DATA FOR THIS EXERCISE section start
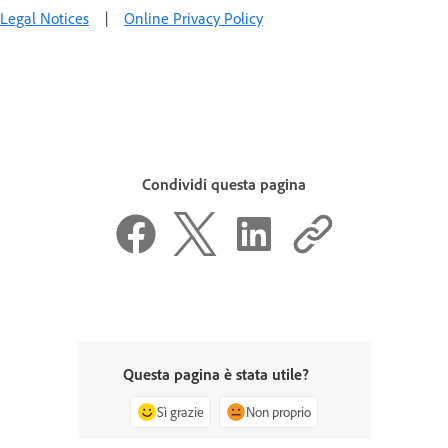
Legal Notices
|
Online Privacy Policy
Condividi questa pagina
Questa pagina è stata utile?
Sì grazie
Non proprio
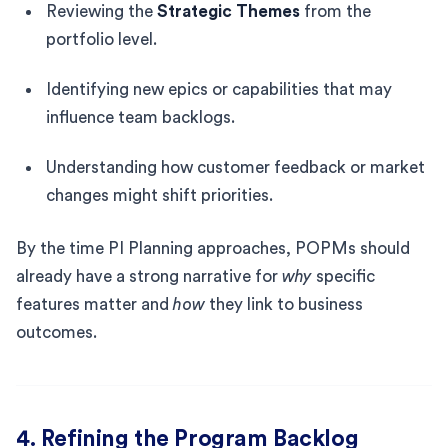
Reviewing the
Strategic Themes
from the
portfolio level.
Identifying new epics or capabilities that may
influence team backlogs.
Understanding how customer feedback or market
changes might shift priorities.
By the time PI Planning approaches, POPMs should
already have a strong narrative for
why
specific
features matter and
how
they link to business
outcomes.
4. Refining the Program Backlog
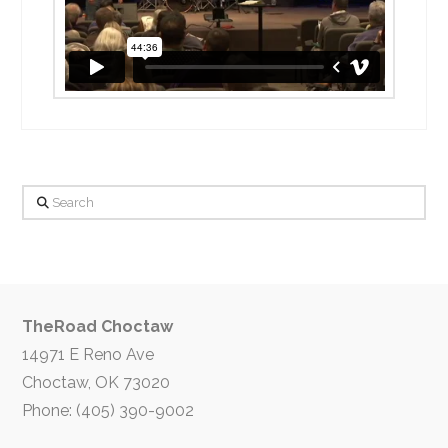
Search
TheRoad Choctaw
14971 E Reno Ave
Choctaw, OK 73020
Phone: (405) 390-9002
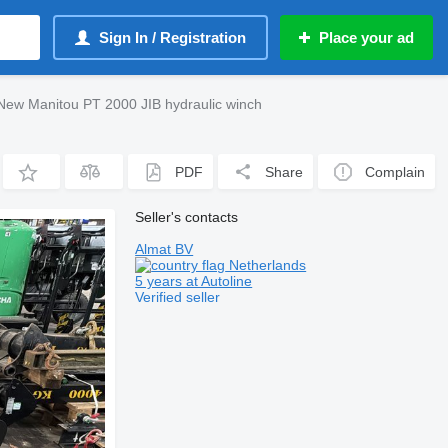
Sign In / Registration
Place your ad
New Manitou PT 2000 JIB hydraulic winch
PDF
Share
Complain
Seller's contacts
Almat BV
Netherlands
5 years at Autoline
Verified seller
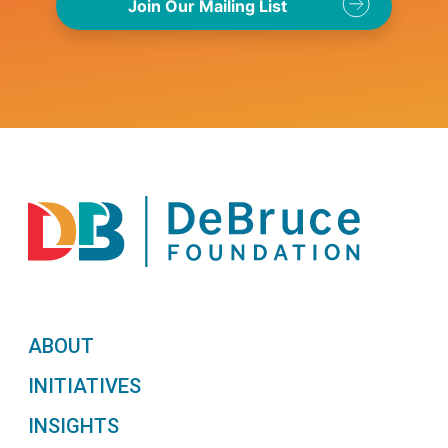
ABOUT
INITIATIVES
INSIGHTS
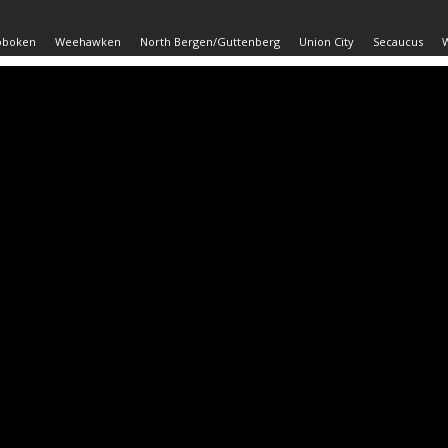
oboken
Weehawken
North Bergen/Guttenberg
Union City
Secaucus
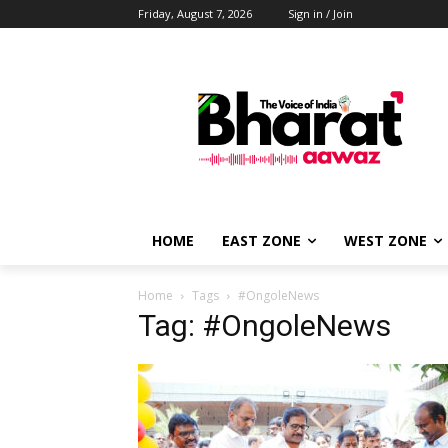
Friday, August 7, 2026
Sign in / Join
HOME
EAST ZONE
WEST ZONE
Home
Tags
#OngoleNews
Tag: #OngoleNews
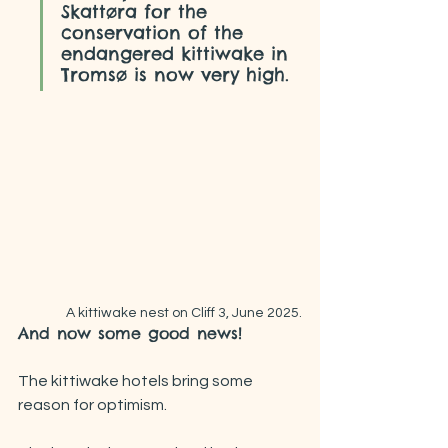
Skattøra for the 
conservation of the 
endangered kittiwake in 
Tromsø is now very high.
 A kittiwake nest on Cliff 3, June 2025.
And now some good news!
The kittiwake hotels bring some 
reason for optimism.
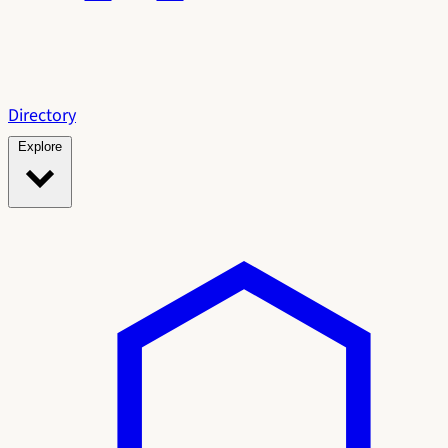
Directory
Explore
DATA FOR THIS EXERCISE section end
YOUR OBJECTIVE: Check every line of the data, and copy the ones that contain "some".

YOUR SOLUTION:
And now some good news!
The kittiwake hotels bring some 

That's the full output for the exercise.